To be a sinner and a saint

One of the interesting concepts we studied in philosophy and theology is the ad intra and ad extra dynamics or movements in the Church.

 

Ad intra is going deep into oneself through reflection and introspection, going deep into one’s interiority. Ad extra is the outward movement, the service component, the outreach.

 

These are the twin movements we see in today’s Gospel. Witnessing the majesty of Christ was, in a way, a very interior encounter. It was a spiritual awakening for Peter, James and John, their version of a beatific vision, seeing the future glory of Christ and understanding who he was.

 

It was an experience of great enlightenment and peace, so much so that Peter wanted to stay there “forever.”

 

Christ, though, very clearly corrects the “danger” of getting caught in the “high” of a spiritual moment. He goes down from this sacred mountain where heaven and earth meet. The  person who encounters Christ and goes out into the world, goes down from the hill to proclaim this message of the transforming experience with Christ.

 

This is the same invitation of Pope Francis. If Blessed Pope John XXIII, with his convening of the Second Vatican Council, opened the windows and the doors of the Church to allow fresh air to come in and rid the Church of its stale air, Pope Francis invites us to go out of the secure and tidy confines of the Church and enter a world untidy and replete with insecurities for many who are dispossessed and underprivileged.

 

Dynamism

 

This is one of the blessings of our faith and spirituality: It is both contemplative and active at the same time. It is a dynamic faith. Today’s Mystery of the Transfiguration in this Sunday’s Gospel is one of the most dramatic and to-the-point expressions of this dynamism.

 

As seminarians we were told that the dynamism of our faith and spirit comes from the tension between opposites in our life and person—to be a sinner and a saint, to be a contemplative in action.

 

The greatest source of the dynamism of our faith is our central mystery of the Cross and the Resurrection, what we are preparing for this entire Lenten season. The tension of life and death gives us the dynamism that overcomes sin and hatred. It is from this tension that new life emerges, the dynamism of love.

 

Writer and educator Margaret Wheatley puts it succinctly and correctly as she concludes that the greatest source of passion and dynamism in organizations is love. Chris Lowney, in his book “Heroic Leadership,” says the same: The greatest achievements in human history were done by persons who were nurtured into excellence in a caring environment.

 

Today’s Gospel is the central expression of the core of who Christ is: “This is my beloved son in whom I am well pleased.
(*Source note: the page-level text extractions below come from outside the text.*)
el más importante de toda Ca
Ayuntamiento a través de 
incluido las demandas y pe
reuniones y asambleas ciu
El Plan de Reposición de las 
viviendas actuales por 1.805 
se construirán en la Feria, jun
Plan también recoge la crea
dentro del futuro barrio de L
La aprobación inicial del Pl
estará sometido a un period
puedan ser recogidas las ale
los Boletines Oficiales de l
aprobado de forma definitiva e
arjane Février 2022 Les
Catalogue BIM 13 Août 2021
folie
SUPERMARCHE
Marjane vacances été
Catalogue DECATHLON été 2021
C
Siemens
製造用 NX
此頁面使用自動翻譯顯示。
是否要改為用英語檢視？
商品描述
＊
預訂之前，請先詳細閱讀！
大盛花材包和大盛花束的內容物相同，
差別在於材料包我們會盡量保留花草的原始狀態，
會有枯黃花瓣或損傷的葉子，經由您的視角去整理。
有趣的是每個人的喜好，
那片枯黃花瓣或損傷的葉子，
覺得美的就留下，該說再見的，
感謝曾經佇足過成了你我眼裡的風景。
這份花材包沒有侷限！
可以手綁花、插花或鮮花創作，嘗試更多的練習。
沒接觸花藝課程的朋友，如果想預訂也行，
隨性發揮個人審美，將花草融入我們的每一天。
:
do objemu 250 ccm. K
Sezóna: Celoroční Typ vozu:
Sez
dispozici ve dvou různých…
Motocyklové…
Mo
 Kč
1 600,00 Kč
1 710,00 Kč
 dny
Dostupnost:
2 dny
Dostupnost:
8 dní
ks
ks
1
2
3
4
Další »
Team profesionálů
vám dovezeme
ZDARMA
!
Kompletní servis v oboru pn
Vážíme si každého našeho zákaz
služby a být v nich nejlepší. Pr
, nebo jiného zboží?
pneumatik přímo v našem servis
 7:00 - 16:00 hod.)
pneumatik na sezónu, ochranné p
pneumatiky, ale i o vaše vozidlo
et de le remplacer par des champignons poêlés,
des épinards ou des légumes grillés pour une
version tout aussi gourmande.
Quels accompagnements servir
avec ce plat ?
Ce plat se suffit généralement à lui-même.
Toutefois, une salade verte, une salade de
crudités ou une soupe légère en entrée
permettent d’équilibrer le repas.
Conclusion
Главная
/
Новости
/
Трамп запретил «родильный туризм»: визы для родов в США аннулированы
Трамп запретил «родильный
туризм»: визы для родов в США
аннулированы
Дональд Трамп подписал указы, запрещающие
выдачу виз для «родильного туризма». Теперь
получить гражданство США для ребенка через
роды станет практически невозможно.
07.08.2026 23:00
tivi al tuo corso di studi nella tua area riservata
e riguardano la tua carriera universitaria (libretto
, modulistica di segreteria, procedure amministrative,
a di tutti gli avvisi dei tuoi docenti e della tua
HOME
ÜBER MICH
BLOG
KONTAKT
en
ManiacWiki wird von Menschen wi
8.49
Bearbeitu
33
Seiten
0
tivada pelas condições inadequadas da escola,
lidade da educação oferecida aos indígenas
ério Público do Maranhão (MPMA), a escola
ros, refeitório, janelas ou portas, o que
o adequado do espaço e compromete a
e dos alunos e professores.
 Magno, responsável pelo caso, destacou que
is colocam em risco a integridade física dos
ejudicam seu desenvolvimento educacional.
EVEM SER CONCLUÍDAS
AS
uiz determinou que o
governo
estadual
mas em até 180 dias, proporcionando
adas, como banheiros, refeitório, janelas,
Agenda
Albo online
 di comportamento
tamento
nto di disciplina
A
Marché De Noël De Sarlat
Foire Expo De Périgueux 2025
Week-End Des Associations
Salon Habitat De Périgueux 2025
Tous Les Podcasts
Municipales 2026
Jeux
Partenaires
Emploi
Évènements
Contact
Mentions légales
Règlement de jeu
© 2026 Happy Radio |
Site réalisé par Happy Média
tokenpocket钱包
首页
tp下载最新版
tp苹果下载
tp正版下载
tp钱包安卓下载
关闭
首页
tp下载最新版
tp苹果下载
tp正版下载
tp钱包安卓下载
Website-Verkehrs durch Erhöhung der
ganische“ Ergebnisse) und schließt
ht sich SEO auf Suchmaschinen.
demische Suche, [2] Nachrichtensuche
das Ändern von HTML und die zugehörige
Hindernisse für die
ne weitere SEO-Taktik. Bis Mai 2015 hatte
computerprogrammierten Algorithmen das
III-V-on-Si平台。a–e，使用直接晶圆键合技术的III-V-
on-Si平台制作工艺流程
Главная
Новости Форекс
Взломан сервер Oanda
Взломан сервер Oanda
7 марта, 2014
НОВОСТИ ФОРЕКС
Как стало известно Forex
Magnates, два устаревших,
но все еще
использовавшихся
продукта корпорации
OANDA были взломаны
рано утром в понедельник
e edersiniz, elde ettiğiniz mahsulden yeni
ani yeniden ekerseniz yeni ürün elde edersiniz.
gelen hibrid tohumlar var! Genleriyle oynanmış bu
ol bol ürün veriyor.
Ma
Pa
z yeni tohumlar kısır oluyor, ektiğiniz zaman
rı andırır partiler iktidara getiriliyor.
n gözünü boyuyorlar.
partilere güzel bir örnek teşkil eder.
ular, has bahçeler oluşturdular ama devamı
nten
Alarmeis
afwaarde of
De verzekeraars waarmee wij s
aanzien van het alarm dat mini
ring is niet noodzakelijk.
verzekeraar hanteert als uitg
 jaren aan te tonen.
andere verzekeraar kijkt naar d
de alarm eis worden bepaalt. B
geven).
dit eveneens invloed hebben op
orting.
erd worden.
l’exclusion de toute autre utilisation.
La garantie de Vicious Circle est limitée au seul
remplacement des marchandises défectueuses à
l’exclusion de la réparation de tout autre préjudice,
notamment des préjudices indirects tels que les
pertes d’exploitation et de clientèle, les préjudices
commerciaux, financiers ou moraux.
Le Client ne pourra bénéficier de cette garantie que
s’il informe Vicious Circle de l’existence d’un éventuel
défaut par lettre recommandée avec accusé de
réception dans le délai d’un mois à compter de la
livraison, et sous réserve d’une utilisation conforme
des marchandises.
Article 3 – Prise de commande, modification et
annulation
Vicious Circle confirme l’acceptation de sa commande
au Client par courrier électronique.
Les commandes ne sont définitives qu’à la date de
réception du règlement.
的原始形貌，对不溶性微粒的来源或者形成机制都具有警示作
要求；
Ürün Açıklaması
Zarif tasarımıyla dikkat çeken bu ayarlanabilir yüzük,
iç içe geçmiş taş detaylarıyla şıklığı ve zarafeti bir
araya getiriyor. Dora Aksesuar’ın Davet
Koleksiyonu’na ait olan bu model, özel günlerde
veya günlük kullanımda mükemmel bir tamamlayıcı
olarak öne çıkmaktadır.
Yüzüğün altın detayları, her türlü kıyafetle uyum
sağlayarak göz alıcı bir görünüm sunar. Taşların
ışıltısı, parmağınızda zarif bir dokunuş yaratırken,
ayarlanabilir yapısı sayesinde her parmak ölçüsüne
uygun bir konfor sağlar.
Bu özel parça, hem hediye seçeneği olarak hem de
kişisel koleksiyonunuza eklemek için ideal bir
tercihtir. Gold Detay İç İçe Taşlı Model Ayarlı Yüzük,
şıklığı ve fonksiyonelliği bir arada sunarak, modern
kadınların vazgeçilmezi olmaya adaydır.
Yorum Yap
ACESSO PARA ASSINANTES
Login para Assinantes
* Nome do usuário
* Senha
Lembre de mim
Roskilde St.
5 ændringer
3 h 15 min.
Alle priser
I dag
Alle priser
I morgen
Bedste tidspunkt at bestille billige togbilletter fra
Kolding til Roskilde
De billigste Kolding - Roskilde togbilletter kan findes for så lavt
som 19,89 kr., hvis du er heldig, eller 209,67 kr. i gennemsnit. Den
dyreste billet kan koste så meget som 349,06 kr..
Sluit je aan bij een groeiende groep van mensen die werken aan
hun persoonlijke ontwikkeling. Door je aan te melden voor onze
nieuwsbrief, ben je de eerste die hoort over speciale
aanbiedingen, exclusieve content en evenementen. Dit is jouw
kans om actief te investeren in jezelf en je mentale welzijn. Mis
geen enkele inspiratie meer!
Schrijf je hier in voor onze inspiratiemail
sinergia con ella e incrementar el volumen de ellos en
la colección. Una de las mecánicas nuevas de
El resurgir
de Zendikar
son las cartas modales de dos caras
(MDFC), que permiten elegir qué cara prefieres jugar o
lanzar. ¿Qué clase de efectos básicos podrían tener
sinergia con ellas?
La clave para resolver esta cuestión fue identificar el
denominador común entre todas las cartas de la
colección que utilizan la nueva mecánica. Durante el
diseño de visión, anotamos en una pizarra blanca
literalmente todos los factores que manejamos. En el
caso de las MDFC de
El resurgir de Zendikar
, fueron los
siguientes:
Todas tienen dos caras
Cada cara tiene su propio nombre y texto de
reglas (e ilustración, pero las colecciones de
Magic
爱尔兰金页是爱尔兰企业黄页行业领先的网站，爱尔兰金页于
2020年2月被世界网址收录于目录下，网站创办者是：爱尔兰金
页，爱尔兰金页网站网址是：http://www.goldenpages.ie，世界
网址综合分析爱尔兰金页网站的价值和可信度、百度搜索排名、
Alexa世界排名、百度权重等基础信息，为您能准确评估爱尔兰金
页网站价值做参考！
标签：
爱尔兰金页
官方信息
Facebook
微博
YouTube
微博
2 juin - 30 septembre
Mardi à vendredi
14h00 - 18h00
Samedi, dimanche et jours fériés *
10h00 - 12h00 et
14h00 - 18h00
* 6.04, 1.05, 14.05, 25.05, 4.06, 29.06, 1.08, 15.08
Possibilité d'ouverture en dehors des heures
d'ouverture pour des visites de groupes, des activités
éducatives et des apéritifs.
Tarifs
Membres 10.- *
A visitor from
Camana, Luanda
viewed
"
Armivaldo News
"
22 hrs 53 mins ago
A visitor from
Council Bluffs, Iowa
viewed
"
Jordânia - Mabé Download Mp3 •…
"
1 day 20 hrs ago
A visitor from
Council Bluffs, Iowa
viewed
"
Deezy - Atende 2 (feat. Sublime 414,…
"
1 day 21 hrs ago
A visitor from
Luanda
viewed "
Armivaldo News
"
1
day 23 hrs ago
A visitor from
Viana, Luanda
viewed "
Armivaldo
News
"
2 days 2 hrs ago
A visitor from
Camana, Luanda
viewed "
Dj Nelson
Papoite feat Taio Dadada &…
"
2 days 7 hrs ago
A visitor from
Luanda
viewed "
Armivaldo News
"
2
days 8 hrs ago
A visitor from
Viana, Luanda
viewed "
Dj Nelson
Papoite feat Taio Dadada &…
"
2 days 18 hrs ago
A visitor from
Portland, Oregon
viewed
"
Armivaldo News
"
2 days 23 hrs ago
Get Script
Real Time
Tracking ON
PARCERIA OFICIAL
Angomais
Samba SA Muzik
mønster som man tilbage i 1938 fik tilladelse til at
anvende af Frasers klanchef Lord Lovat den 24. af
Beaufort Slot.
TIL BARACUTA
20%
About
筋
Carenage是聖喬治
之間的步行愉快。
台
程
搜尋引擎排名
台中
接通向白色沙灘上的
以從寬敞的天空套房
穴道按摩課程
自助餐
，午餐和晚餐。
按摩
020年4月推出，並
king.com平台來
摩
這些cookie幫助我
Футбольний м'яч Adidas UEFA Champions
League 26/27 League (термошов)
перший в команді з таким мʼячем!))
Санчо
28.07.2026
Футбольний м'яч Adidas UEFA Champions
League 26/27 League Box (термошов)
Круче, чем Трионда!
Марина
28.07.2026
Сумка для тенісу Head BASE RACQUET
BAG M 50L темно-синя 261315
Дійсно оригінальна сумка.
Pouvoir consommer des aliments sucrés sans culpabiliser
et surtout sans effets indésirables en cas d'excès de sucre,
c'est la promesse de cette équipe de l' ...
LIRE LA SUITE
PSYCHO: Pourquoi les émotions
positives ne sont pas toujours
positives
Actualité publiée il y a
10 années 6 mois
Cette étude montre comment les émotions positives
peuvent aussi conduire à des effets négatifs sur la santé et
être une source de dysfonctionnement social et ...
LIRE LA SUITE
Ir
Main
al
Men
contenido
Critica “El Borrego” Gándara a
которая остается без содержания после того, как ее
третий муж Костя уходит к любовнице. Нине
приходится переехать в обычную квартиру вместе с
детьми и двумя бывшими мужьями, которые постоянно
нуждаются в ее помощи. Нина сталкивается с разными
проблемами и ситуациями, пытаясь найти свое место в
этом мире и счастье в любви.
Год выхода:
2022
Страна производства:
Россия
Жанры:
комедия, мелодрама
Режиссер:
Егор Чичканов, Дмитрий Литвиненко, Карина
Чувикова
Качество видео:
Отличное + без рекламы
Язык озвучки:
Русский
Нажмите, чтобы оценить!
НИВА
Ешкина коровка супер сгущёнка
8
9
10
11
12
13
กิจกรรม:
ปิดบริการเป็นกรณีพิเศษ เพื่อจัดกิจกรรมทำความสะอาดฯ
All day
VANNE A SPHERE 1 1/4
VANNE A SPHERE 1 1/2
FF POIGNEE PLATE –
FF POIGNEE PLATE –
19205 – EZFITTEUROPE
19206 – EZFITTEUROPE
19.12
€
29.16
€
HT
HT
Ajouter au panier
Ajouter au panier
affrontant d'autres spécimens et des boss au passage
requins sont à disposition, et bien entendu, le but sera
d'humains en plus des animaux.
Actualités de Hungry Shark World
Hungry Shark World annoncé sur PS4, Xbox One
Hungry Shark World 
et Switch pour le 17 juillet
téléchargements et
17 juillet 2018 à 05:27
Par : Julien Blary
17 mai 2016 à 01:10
Listen to him.” We first heard this at the Baptism of Christ, at the start of his vocation journey.

 

This is what we prepare for this Lent in its most eloquent expression: the Cross and the Resurrection, where Christ on the Cross shows his being the Beloved Son through his loving obedience to his Father, and the Father in the Resurrection expresses how pleased He is with His Beloved Son.

 

Let this be the grace we pray for this Sunday: to see the sources of the dynamism of our faith from which will come our ability to love in the way Christ and the Father love us.

 

Our being contemplative in action, the ad intra and ad extra movements in our life and soul, allows the dynamism of love and service to come to life in the day to day.

 

Lent is a time to rediscover this dynamism of our faith and spirituality, and to prepare ourselves to embrace the most dynamic of all loves, the Cross and the Resurrection.

 

It is a love that embraces death lovingly and, because of this, gives birth to a life that is eternal. It is a love that knows no end and no boundaries.